Monday, August 25, 2025

Why We Write.

It's been busy at GeorgeCo., LLC, a Delaware Company with two or three new business calls happening every two or three days. 

It doesn't much matter if the clients calling are selling a complex technology or a fast-moving consumer good or a vacation destination where it never rains except when I visit. 

Clients have a damn-hard time saying what they do and how they're different. Alex Murrell wrote about this a couple years ago in his excellent essay "The Age of Average." The age hasn't gotten any-less-average now that half of the benighted world is using the same pattern-matching AI technology to blanderize and cheapify their creative.

If you doubt that businesses know how to tell prospects what they do, take ten minutes and read some ad agency about sections. You can find them all at the intersection of pablum, blather, bushwa and pretense.

Say hi for me.


For the past few nights I've been reading Moudhy Al-Rashid's new book, "Between Two Rivers: Ancient Mesopotamia and the Birth of History." You can, and should, order it here. And read it.
Assuming you can still read.


Al-Rashid's book starts, really, at the beginning of history, as opposed to pre-history. That is to the beginning of writing.

 

Talking to so many prospective clients who don't know what they sell--why it exists, what makes it different, what it does--and seeing the same shortcomings in nearly every commercial I see and everything I run across, it seems to me we, as a society and an industry, might have lost the "writing plot." By that I mean, we've lost the original purpose of what writing was for.


Cuneiform, shown above, is humankind's earliest writing. It's about 6000 years old--predating the pyramids, the bible, the Iliad and the Odyssey and my 271 missing time-sheets from my decades at Ogilvy.

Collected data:
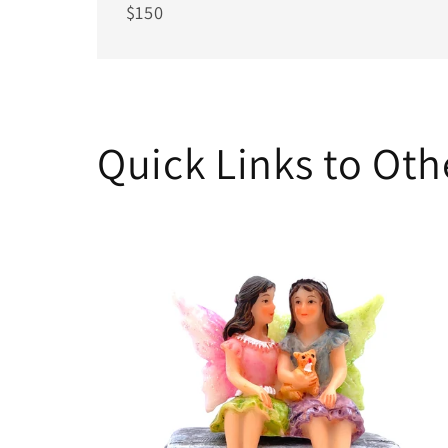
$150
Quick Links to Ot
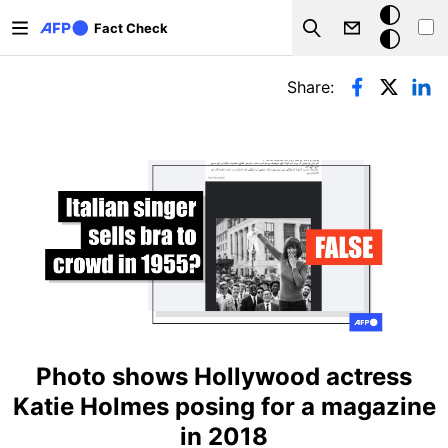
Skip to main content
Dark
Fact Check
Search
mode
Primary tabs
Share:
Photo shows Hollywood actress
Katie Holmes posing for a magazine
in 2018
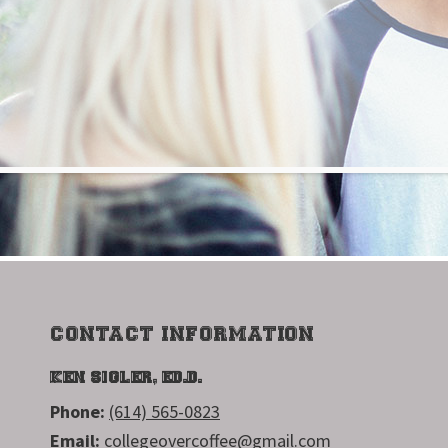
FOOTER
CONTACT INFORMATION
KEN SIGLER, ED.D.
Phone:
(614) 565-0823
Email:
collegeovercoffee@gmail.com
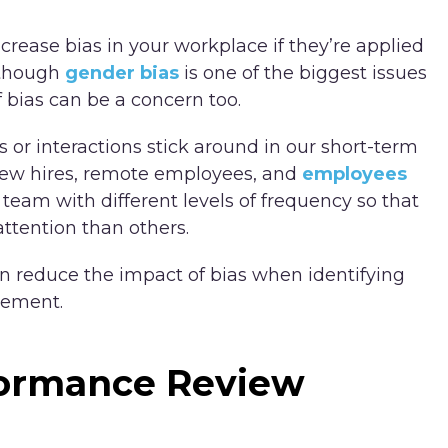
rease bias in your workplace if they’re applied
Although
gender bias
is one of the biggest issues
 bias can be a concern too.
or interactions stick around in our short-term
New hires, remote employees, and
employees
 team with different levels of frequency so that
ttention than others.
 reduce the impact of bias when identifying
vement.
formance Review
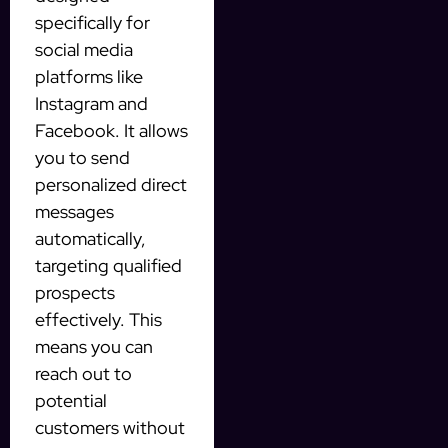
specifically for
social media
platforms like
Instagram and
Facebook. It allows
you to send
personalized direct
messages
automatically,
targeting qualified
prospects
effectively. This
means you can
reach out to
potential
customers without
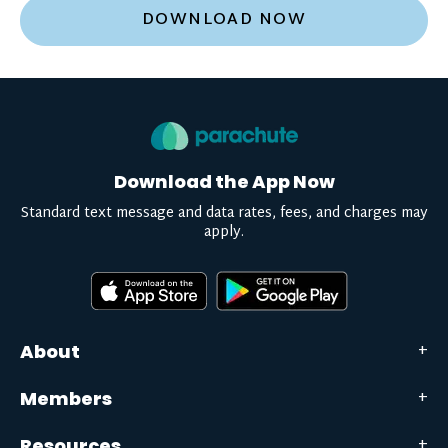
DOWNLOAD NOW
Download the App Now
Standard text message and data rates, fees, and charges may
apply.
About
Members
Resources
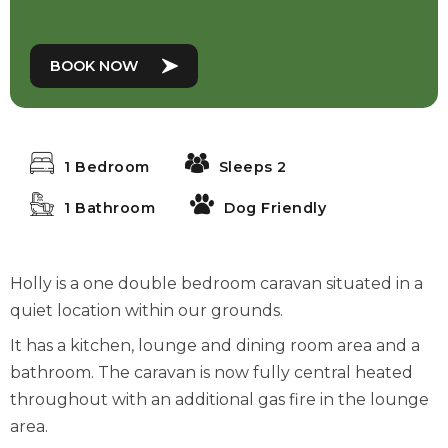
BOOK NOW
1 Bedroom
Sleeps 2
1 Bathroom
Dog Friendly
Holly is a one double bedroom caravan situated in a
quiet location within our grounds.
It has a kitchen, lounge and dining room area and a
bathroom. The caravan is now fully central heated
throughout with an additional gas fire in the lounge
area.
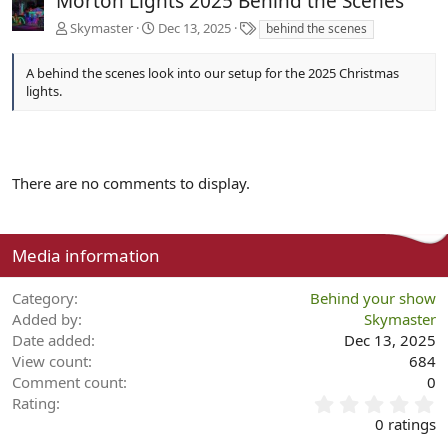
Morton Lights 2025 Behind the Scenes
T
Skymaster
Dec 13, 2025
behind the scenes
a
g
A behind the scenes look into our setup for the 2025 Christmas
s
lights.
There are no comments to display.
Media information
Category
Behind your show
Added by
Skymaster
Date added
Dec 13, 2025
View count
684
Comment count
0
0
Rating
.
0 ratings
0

**Exercise tasks**
1. How old does the post on why we write say cuneiform is?
2. Carry on the post on why we write, picking up right after its last sentence.

**Your written answers**
1. About 6000 years old.

2.
There's a sign in the desert in what is today Iraq, outside of a city that was called Uruk. The sign is blue and sits near an ancient Ziggurat. It reads "The first written words started here."

 

Those first written words were not poetry, or love songs, or beautiful dramas and flowery language. They were who grew how much barley. Who needs how much beer. Who owes what to whom. As Al-Rashid writes:


The first writing was hard-working muscular "let-me-explain-it-to-you-writing." It's the writing we've forgotten how to do and use.



Robert Caro, my favorite living writer, winner of two-Pulitzer Prizes and two National Book Awards said in his great book "Working,"  “One of the reasons I believed I had become a reporter in the first place was to find out how things really worked and to explain those workings."

I've rewritten Caro, as I re-write everyone. My job, the job of a copywriter is to "Find out how things work and explain them to people."

Somewhere along the way, as a business, advertising has gotten waylaid by art. We no longer want to do the explaining. We want to be rockstars, directors, artists, singers and poets.

Those are all legitimate pursuits.
But they're not the job of those of us in advertising.

In advertising, we're supposed to help people by helping them understand why they need or want something. Why this particular something is better than a competing particular something. 
Yes, as above, that should be done with artistry, skill, wit, humor and intelligence. But we have to remember, people won't pay for something--they certainly won't pay extra for something--if they don't understand what it does, why it's special and why they can't live without it.

Before the current president was reputedly elected, I wrote a note to her opponent's campaign, urging her opponent to run ads like these. Ads that would say what she was going to do. Not ads, as she was running, that alleged to tell you how she might make you feel.

I believe ads like this work.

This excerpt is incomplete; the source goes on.